● **TRY IT**: For the entries below, the expected answer is the line with "23: (141, 124)", the line with "46: (61, 116)", and every line between them, exactly as written, and nothing more.

● **PROVIDED RECORDS**:
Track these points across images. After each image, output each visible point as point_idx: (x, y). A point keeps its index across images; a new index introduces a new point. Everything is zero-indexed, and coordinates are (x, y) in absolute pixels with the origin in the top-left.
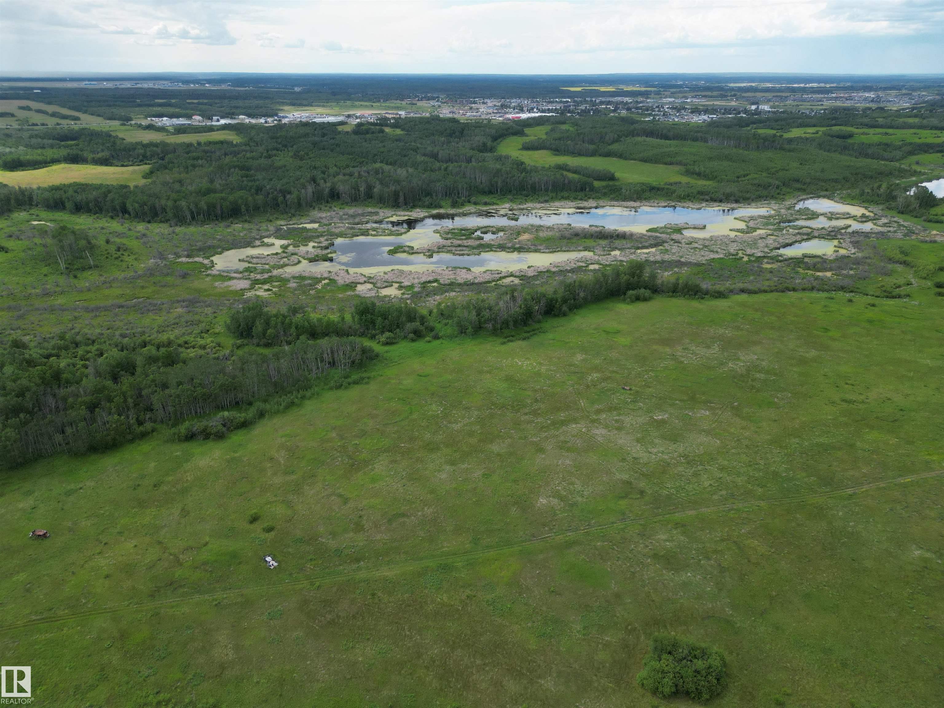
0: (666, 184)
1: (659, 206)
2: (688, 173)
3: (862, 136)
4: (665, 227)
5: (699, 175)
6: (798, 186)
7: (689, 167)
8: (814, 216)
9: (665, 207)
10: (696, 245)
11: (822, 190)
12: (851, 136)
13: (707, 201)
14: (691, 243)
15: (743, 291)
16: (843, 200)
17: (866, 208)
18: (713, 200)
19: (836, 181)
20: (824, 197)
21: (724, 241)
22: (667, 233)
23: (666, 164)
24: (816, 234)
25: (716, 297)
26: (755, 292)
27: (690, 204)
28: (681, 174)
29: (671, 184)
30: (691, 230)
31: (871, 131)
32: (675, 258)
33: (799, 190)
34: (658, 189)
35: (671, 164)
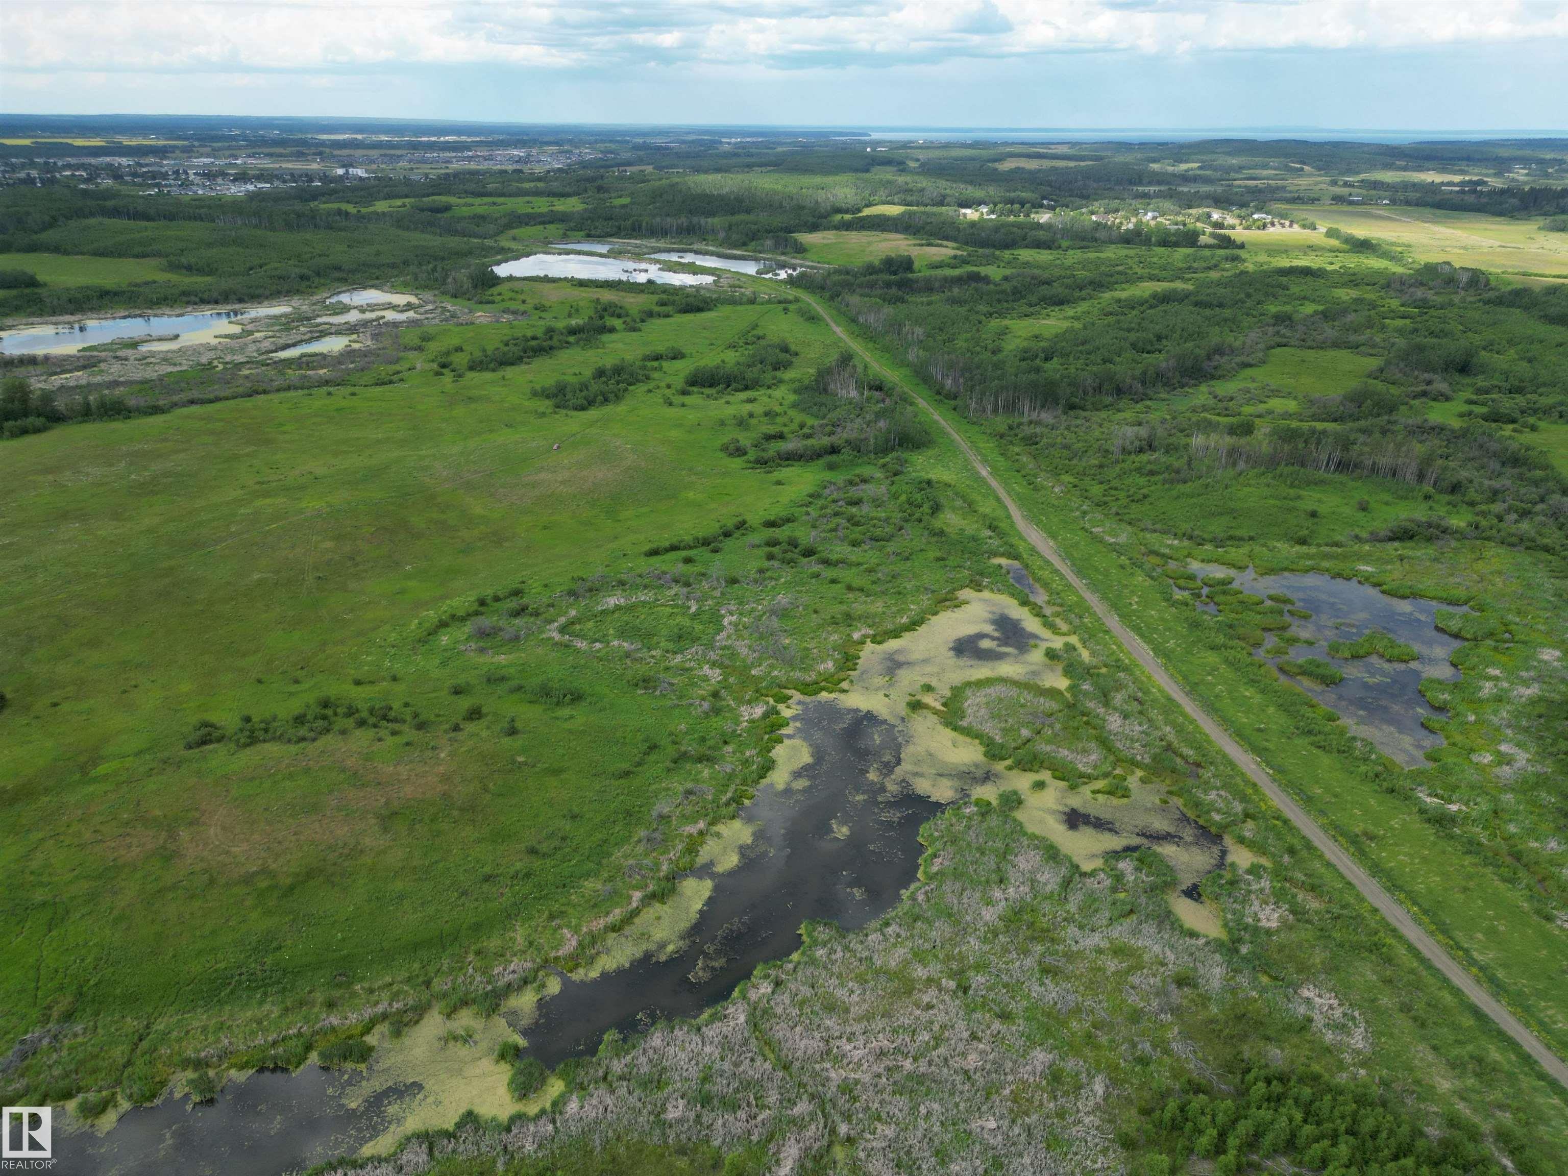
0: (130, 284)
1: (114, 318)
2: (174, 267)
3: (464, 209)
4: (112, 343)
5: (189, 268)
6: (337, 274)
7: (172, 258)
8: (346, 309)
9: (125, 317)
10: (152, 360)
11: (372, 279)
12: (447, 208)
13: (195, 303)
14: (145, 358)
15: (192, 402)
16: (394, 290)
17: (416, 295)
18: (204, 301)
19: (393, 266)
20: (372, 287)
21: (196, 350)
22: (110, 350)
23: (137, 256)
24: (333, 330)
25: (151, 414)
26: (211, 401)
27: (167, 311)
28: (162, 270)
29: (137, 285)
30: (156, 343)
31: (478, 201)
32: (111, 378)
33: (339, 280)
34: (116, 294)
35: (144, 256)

==

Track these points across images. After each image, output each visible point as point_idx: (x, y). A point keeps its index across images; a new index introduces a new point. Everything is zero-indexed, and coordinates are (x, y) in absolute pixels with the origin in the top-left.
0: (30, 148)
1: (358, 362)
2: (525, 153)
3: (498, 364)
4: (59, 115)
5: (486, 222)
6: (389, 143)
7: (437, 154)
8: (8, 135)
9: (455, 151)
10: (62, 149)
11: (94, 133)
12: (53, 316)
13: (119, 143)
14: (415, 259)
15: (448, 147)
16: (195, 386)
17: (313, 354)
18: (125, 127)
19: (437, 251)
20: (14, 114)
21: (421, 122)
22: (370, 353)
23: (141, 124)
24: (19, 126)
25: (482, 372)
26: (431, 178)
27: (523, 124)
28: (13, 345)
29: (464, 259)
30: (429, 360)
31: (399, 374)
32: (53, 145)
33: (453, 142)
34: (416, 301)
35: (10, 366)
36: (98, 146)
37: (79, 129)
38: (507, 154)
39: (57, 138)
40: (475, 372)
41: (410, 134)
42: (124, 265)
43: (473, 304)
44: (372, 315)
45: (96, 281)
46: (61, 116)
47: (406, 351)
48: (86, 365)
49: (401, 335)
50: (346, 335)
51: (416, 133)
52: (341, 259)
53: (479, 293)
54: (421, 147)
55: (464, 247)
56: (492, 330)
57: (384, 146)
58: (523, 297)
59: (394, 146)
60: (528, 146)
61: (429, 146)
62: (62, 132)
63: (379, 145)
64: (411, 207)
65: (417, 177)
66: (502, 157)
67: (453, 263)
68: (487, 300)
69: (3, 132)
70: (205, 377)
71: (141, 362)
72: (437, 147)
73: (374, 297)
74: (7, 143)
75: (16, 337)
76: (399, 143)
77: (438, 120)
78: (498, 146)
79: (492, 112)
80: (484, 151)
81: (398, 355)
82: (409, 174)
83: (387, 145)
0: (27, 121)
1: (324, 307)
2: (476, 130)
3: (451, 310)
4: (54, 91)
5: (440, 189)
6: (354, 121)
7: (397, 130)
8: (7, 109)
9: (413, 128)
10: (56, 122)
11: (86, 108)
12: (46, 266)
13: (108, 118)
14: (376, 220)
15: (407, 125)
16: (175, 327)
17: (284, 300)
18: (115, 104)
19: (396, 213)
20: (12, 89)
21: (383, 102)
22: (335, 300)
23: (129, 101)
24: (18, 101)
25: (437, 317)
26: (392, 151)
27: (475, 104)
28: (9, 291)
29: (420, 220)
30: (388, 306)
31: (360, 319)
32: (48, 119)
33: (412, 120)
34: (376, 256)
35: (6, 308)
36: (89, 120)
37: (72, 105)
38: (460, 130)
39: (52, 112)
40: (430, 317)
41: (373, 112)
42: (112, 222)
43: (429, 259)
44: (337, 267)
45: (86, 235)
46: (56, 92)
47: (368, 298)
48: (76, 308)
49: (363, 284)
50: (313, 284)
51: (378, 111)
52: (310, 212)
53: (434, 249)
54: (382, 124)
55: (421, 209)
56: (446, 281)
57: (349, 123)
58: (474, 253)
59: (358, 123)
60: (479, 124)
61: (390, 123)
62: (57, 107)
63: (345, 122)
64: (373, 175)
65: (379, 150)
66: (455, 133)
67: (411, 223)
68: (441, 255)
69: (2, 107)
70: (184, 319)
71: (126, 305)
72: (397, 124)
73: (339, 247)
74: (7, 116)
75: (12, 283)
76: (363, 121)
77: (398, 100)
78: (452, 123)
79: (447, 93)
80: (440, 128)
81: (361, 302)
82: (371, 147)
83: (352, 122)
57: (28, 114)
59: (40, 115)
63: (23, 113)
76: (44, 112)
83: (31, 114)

...

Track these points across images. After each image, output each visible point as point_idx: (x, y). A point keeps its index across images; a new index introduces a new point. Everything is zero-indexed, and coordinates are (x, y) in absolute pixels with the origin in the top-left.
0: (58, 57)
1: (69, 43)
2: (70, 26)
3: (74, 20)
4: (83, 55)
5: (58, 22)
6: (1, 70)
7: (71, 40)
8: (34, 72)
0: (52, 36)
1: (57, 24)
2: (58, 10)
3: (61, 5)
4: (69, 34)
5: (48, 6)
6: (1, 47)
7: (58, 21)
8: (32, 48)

● **FINISHED EXERCISE**:
23: (141, 124)
24: (19, 126)
25: (482, 372)
26: (431, 178)
27: (523, 124)
28: (13, 345)
29: (464, 259)
30: (429, 360)
31: (399, 374)
32: (53, 145)
33: (453, 142)
34: (416, 301)
35: (10, 366)
36: (98, 146)
37: (79, 129)
38: (507, 154)
39: (57, 138)
40: (475, 372)
41: (410, 134)
42: (124, 265)
43: (473, 304)
44: (372, 315)
45: (96, 281)
46: (61, 116)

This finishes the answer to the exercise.